The Beacon is primarily campus print media. Well organized, well written print media, but inherently limited to the Wilkes community. There are many quality pieces published in the Beacon every week, but the primary readership is within the few blocks that make up Wilkes University. The Odyssey barely compares. It’s a bigger organization, run out of New York, New York, with localized communities all over the United States.
Our media exists only online, with a clean, user-friendly interface making it easy to find articles on whatever topic you choose. It’s a very different platform from a print newspaper, with over 80 percent of readers viewing articles on mobile devices. One of the major complaints Gabby’s editorial proposed was the issue of social sharing. At the Odyssey, social sharing is at the heart of our organization – every article needs to be shared on multiple platforms including Facebook, Twitter, Reddit and many other popular media outlets.

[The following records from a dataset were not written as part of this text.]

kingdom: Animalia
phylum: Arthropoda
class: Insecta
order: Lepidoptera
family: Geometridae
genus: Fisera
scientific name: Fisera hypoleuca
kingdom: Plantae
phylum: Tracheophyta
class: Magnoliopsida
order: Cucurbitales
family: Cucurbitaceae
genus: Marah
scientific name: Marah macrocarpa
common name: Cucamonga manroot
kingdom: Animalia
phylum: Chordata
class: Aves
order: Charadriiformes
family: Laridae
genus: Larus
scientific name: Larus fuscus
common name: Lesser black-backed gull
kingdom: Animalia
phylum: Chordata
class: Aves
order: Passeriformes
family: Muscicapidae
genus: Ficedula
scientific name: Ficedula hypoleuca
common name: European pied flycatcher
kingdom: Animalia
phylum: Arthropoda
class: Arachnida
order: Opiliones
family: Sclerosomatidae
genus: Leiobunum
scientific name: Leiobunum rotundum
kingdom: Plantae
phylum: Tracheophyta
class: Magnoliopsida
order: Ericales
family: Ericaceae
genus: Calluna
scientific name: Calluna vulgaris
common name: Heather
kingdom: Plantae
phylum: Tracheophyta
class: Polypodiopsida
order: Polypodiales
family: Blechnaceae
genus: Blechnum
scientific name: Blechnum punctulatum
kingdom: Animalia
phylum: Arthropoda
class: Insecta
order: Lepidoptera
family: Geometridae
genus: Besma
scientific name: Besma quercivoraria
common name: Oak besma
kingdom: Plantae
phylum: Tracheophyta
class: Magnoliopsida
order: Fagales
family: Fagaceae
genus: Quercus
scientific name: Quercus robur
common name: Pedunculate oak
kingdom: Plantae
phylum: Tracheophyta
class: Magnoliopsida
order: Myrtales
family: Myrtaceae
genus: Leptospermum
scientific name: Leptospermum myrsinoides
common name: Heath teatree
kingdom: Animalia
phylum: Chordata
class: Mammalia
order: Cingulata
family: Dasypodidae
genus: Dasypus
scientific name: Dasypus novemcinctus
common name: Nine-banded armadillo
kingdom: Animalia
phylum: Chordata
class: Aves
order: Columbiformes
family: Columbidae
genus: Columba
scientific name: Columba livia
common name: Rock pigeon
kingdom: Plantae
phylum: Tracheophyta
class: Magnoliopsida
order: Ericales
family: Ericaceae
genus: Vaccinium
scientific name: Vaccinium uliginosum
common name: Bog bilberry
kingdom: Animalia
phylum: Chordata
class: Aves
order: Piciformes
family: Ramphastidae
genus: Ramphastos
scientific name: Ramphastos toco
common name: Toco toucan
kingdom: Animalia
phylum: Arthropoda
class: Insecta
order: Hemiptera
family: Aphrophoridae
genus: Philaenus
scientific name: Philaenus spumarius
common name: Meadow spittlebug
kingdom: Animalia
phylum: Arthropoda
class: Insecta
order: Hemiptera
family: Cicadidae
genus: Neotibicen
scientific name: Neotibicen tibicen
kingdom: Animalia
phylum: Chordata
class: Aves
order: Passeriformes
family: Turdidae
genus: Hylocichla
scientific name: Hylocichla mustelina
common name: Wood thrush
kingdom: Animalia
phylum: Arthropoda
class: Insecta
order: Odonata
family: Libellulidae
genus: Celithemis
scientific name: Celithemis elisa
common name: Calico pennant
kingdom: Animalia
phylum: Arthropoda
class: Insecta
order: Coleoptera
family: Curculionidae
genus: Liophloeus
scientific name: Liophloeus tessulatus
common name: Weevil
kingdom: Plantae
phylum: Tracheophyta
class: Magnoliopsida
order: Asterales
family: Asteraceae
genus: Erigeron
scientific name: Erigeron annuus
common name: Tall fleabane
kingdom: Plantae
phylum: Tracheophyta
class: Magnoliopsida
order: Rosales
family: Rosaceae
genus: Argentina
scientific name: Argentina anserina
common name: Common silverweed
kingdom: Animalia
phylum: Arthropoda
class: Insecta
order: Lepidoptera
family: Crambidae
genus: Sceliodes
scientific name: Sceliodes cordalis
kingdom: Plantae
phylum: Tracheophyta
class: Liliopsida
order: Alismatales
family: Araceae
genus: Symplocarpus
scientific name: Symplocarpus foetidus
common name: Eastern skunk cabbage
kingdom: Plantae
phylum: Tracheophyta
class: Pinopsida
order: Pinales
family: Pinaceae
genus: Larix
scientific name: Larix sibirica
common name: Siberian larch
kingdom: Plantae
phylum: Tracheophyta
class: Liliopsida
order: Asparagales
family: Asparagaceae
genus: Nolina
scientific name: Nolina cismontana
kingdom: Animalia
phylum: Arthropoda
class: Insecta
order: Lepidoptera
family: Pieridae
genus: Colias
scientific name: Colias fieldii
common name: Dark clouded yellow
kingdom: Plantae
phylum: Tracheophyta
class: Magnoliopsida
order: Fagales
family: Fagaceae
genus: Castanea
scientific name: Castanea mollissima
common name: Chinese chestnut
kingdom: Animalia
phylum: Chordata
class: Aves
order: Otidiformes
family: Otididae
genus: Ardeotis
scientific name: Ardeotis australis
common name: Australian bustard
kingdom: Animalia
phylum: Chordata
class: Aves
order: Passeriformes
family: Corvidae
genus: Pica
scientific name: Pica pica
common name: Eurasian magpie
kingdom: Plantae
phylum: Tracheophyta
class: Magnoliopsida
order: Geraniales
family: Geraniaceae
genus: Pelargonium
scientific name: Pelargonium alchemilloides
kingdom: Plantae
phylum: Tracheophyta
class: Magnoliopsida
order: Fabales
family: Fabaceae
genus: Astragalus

The Beacon’s major source of readership is the newspaper stand, located in various places around campus, where Beacons are placed every week for students, faculty, and staff to pick up and read. “Are overshared listicles and “Dear Future Boyfriend” articles overtaking Facebook feeds and pushing traditional campus media outlets out of the way?” Well, yes, you could put it that way – but then again the Beacon doesn’t have a foot to stand on when 87 percent of Odyssey’s traffic is generated by organic (person-to-person) social sharing, while the Beacon authors almost never share their articles online. I find it difficult to understand why the Beacon feels as if “it’s being overshadowed by online socialized media” when the Beacon barely runs online now, the WordPress website puttering along like a nineties station wagon – getting the job done.
Of course the Odyssey has more online traffic – we’re an online publication with a beautiful website. The Beacon isn’t as easy to access as the Odyssey for creators either – as a commuter who spent two years taking the bus to and from school, working three jobs in addition to academics made nighttime Beacon meetings nearly impossible for me to attend, and it got harder and harder to create regular content completely on my own. Odyssey requires commitment, but it’s a lot easier to submit entirely online and not worry about a time commitment on campus.
No offense to the Beacon and the hard work this team puts into the paper, but Odyssey isn’t in the same weight class as you. The Beacon is the only one who sees Odyssey as a competitor; to any outsider, our two publications aren’t comparable. We’re a national publication, edited from NYC, reaching over thirty million people all over the world. We’re no more a threat to campus media than Buzzfeed. To the former Odyssey creators who prefer the Beacon: more power to you, but your reform has already happened. Some of the former creators from the Beacon were working during my time as EIC, and some were let go due to a lack of commitment.
My current team of nine creators is dedicated, putting out quality content week-by-week without limitations by section or topic. Charlsley Carey, the Editor-In-Chief for the Midlothian, VA community, said “I had always loved writing, but I didn’t want it to something too serious… I wanted something where I could write about whatever I wanted with no real limitations or censorship. At Odyssey I not only discovered I was actually not too shabby with coming up with topics and writing, but I fell in love with it as well.” That’s what we’re all about.